Cerebras Systems, the Sunnyvale, California startup that stunned the world in 2019 by introducing a chip taking up almost the entirety of a twelve-inch semiconductor wafer, on Tuesday unveiled the second version of the part, the Wafer Scale Engine 2, or WSE-2.
The chip, measuring he same forty-six square millimeters, holds 2.6 trillion transistors, which is more than double the count of the original WSE chip. It is also 48 times the number of transistors of the world's biggest GPU, the "A100" from Nvidia.
The WSE-2, like its predecessor, was designed to crunch in parallel the linear algebra computations that make up the bulk of artificial intelligence tasks in machine learning and deep learning, where Cerebras competes with Nvidia's GPUs. The technology has also expended to high-performance computing tasks of the supercomputing variety, such as high-energy physics problems, regardless of whether they have any machine learning component.

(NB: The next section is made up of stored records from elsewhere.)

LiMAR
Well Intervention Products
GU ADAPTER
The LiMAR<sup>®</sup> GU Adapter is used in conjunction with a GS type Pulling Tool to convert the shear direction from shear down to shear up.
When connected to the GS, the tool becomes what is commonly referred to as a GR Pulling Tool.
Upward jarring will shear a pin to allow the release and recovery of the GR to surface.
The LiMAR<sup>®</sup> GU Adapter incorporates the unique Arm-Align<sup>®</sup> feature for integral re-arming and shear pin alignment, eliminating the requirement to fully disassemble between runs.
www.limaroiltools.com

Like its predecessor, the WSE-2 is utilized by being part of a pint-sized supercomputer, a dedicated machine that comes with all the networking and power supplies and water cooling required to run the thing. The new version, called the CS-2, fits in the same 26-inch high space in a standard telco rack as its predecessor, known as a 15RU slot. Three CS-2 machines can fit in a single rack. The machine will be generally available in the third quarter of this year.

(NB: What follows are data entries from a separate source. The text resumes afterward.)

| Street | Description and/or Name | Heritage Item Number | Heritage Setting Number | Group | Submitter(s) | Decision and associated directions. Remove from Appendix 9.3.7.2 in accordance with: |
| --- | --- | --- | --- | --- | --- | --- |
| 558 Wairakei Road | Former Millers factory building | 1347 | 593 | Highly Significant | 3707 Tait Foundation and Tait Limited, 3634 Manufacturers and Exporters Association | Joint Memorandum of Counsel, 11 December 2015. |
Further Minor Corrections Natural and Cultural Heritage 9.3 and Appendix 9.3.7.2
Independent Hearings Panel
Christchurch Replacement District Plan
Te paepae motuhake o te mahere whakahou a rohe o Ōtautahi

In an interview with ZDNet, co-founder and CEO Andrew Feldman boasted of the company's ability to achieve a landmark in both chip and systems engineering in two years.

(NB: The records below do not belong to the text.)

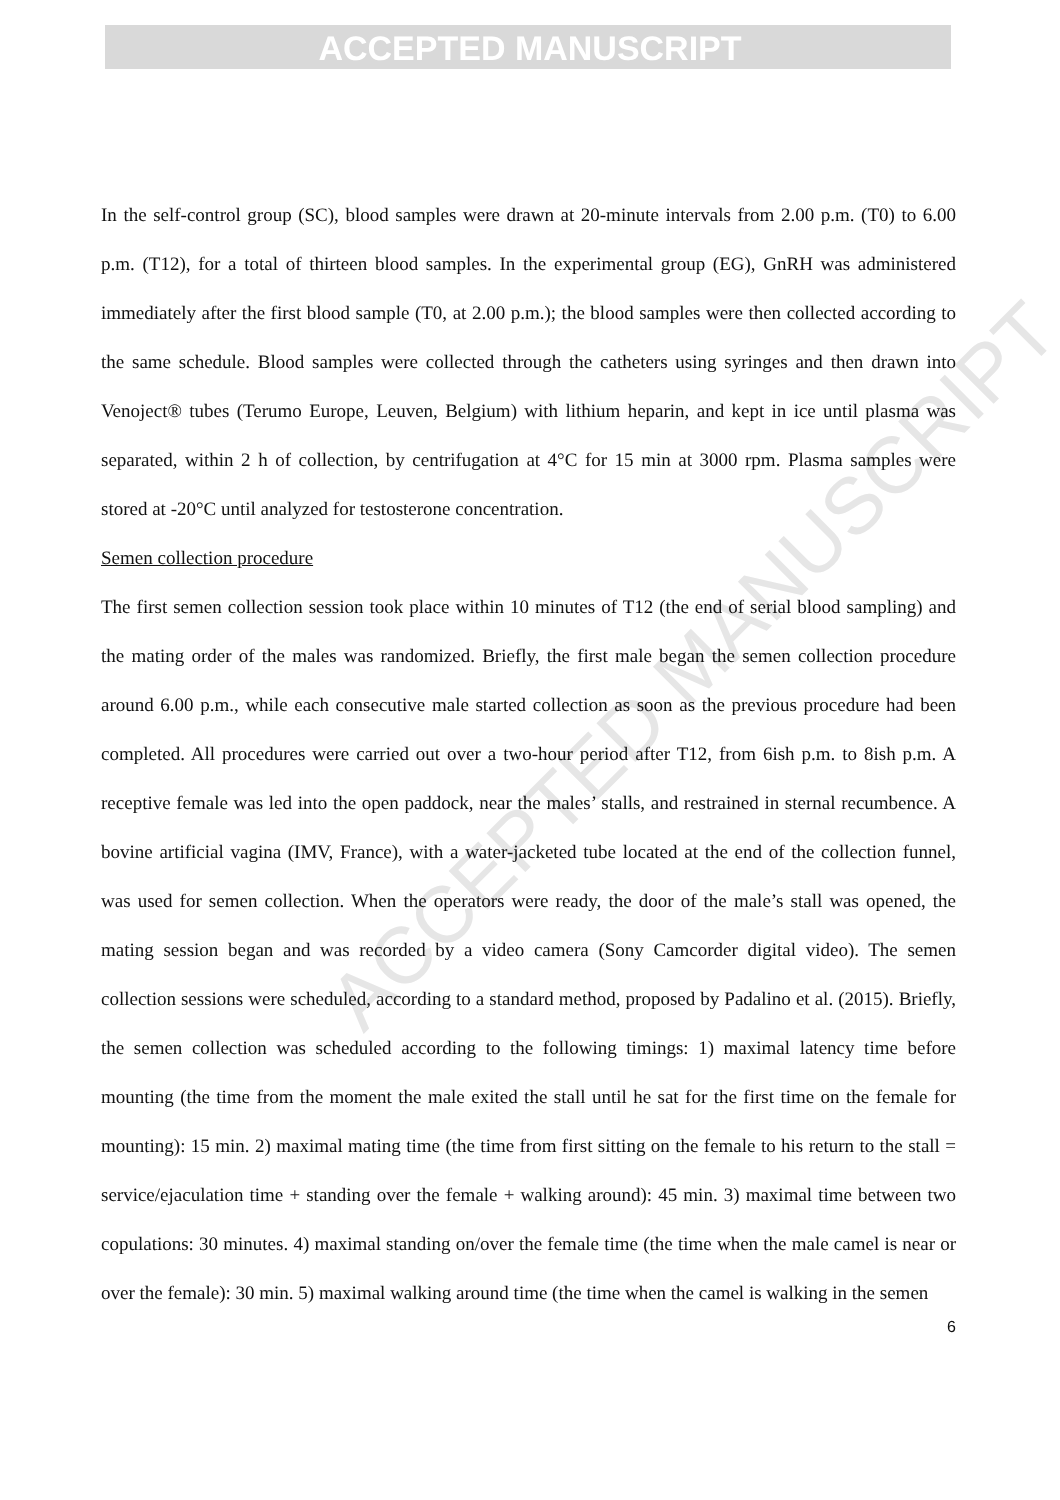ACCEPTED MANUSCRIPT
ACCEPTED MANUSCRIPT
In the self-control group (SC), blood samples were drawn at 20-minute intervals from 2.00 p.m. (T0) to 6.00 p.m. (T12), for a total of thirteen blood samples. In the experimental group (EG), GnRH was administered immediately after the first blood sample (T0, at 2.00 p.m.); the blood samples were then collected according to the same schedule. Blood samples were collected through the catheters using syringes and then drawn into Venoject® tubes (Terumo Europe, Leuven, Belgium) with lithium heparin, and kept in ice until plasma was separated, within 2 h of collection, by centrifugation at 4°C for 15 min at 3000 rpm. Plasma samples were stored at -20°C until analyzed for testosterone concentration.
Semen collection procedure
The first semen collection session took place within 10 minutes of T12 (the end of serial blood sampling) and the mating order of the males was randomized. Briefly, the first male began the semen collection procedure around 6.00 p.m., while each consecutive male started collection as soon as the previous procedure had been completed. All procedures were carried out over a two-hour period after T12, from 6ish p.m. to 8ish p.m. A receptive female was led into the open paddock, near the males’ stalls, and restrained in sternal recumbence. A bovine artificial vagina (IMV, France), with a water-jacketed tube located at the end of the collection funnel, was used for semen collection. When the operators were ready, the door of the male’s stall was opened, the mating session began and was recorded by a video camera (Sony Camcorder digital video). The semen collection sessions were scheduled, according to a standard method, proposed by Padalino et al. (2015). Briefly, the semen collection was scheduled according to the following timings: 1) maximal latency time before mounting (the time from the moment the male exited the stall until he sat for the first time on the female for mounting): 15 min. 2) maximal mating time (the time from first sitting on the female to his return to the stall = service/ejaculation time + standing over the female + walking around): 45 min. 3) maximal time between two copulations: 30 minutes. 4) maximal standing on/over the female time (the time when the male camel is near or over the female): 30 min. 5) maximal walking around time (the time when the camel is walking in the semen
6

"We were able, in less time than most companies can make the next generation of a normal chip, to make the next generation of a wafer-scale chip," said Feldman.
"What it tells the world is this is a technical trajectory; we will do this again at smaller and smaller geometries, we've solved this problem."
More important, said Feldman, the increase in power of the part comes in the same size and the same power budget as the predecessor. "Whenever you can get an increase in the compute world of 2.3-x over a couple year period, you take that in a heartbeat," he said.
"That's just a monstrous jump, and it just continuous our absolute domination of the high end" of computing, he said.
The part was first teased during a presentation last year at a chip conference. And Cerebras's chief architect, Sean Lie, gave a technical talk Tuesday at a prestigious conference, The Linley Group Spring Processor Conference, to lay out the details.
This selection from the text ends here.